- **What is needed**
Reproduce all the records word for word. Omit images.

Saved entries
○ ○ ○
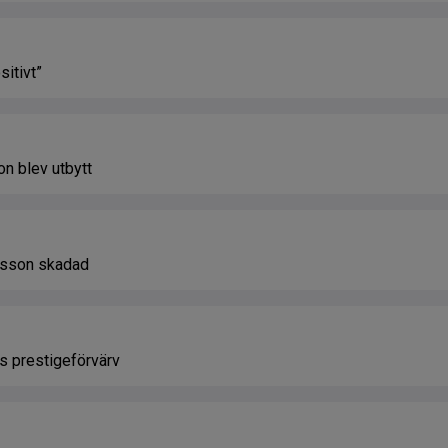
sitivt”
n blev utbytt
nsson skadad
ns prestigeförvärv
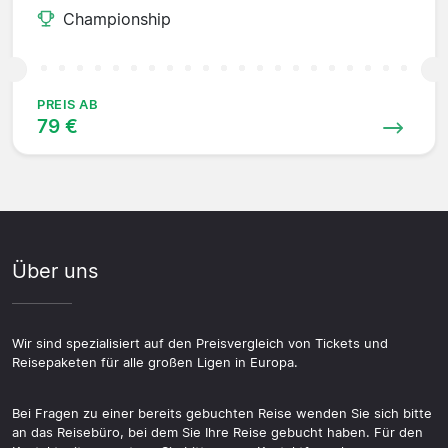
Championship
PREIS AB
79 €
Über uns
Wir sind spezialisiert auf den Preisvergleich von Tickets und
Reisepaketen für alle großen Ligen in Europa.
Bei Fragen zu einer bereits gebuchten Reise wenden Sie sich bitte
an das Reisebüro, bei dem Sie Ihre Reise gebucht haben. Für den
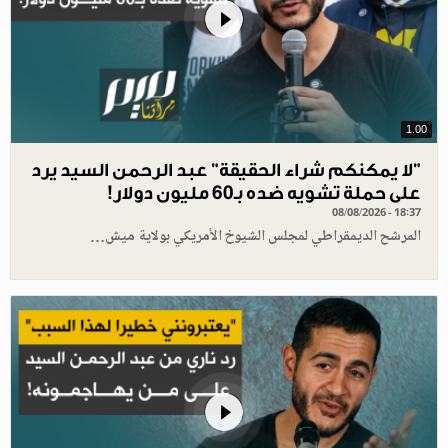
1.00
"لا يمكنكم شراء الحقيقة" عبد الرحمن السيد يرد
على حملة تشويه ضده بـ60 مليون دولار!
08/08/2026 - 18:37
المرشح الديمقراطي لمجلس الشيوخ الأمريكي بولاية ميش…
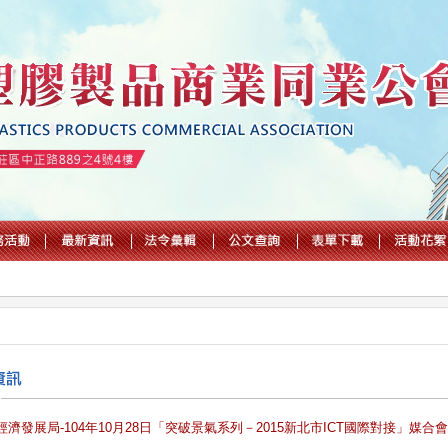
濟發展局-104年10月28日「突破景氣系列－2015新北市ICT國際對接」媒合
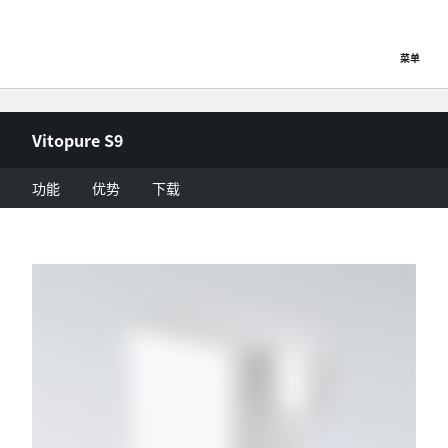
菜单
Vitopure S9
功能
优势
下载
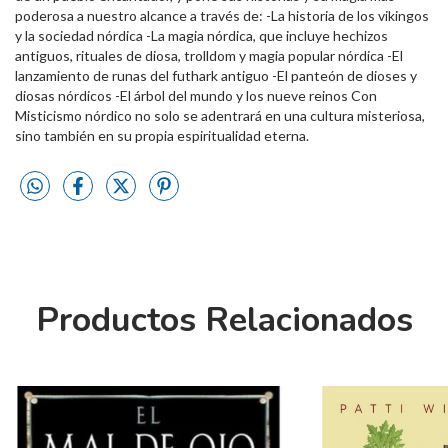
poderosa a nuestro alcance a través de: -La historia de los vikingos
y la sociedad nórdica -La magia nórdica, que incluye hechizos
antiguos, rituales de diosa, trolldom y magia popular nórdica -El
lanzamiento de runas del futhark antiguo -El panteón de dioses y
diosas nórdicos -El árbol del mundo y los nueve reinos Con
Misticismo nórdico no solo se adentrará en una cultura misteriosa,
sino también en su propia espiritualidad eterna.
Productos Relacionados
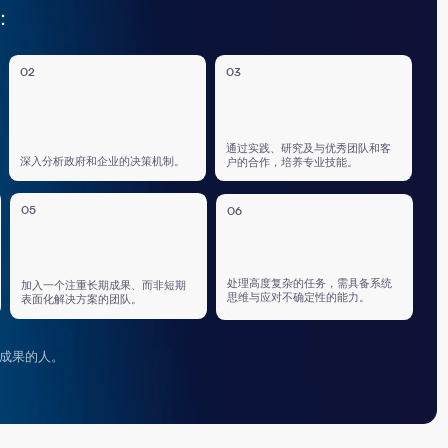
通过实践、研究及与优秀团队和客
企业的决策机制。
户的合作，培养专业技能。
06
处理高度复杂的任务，需具备系统
期成果、而非短期
思维与应对不确定性的能力。
的团队。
○ ○ ○
- **Answer space**
sitivt”
n blev utbytt
nsson skadad
ns prestigeförvärv
Championship
PREIS AB
79 €
Über uns
Wir sind spezialisiert auf den Preisvergleich von Tickets und
Reisepaketen für alle großen Ligen in Europa.
Bei Fragen zu einer bereits gebuchten Reise wenden Sie sich bitte
an das Reisebüro, bei dem Sie Ihre Reise gebucht haben. Für den
1.00
"لا يمكنكم شراء الحقيقة" عبد الرحمن السيد يرد
على حملة تشويه ضده بـ60 مليون دولار!
08/08/2026 - 18:37
المرشح الديمقراطي لمجلس الشيوخ الأمريكي بولاية ميش…
濟發展局-104年10月28日「突破景氣系列－2015新北市ICT國際對接」媒合
菜单
Vitopure S9
功能
优势
下载
poderosa a nuestro alcance a través de: -La historia de los vikingos
y la sociedad nórdica -La magia nórdica, que incluye hechizos
antiguos, rituales de diosa, trolldom y magia popular nórdica -El
lanzamiento de runas del futhark antiguo -El panteón de dioses y
diosas nórdicos -El árbol del mundo y los nueve reinos Con
Misticismo nórdico no solo se adentrará en una cultura misteriosa,
sino también en su propia espiritualidad eterna.
Productos Relacionados
通过实践、研究及与优秀团队和客
企业的决策机制。
户的合作，培养专业技能。
06
处理高度复杂的任务，需具备系统
期成果、而非短期
思维与应对不确定性的能力。
的团队。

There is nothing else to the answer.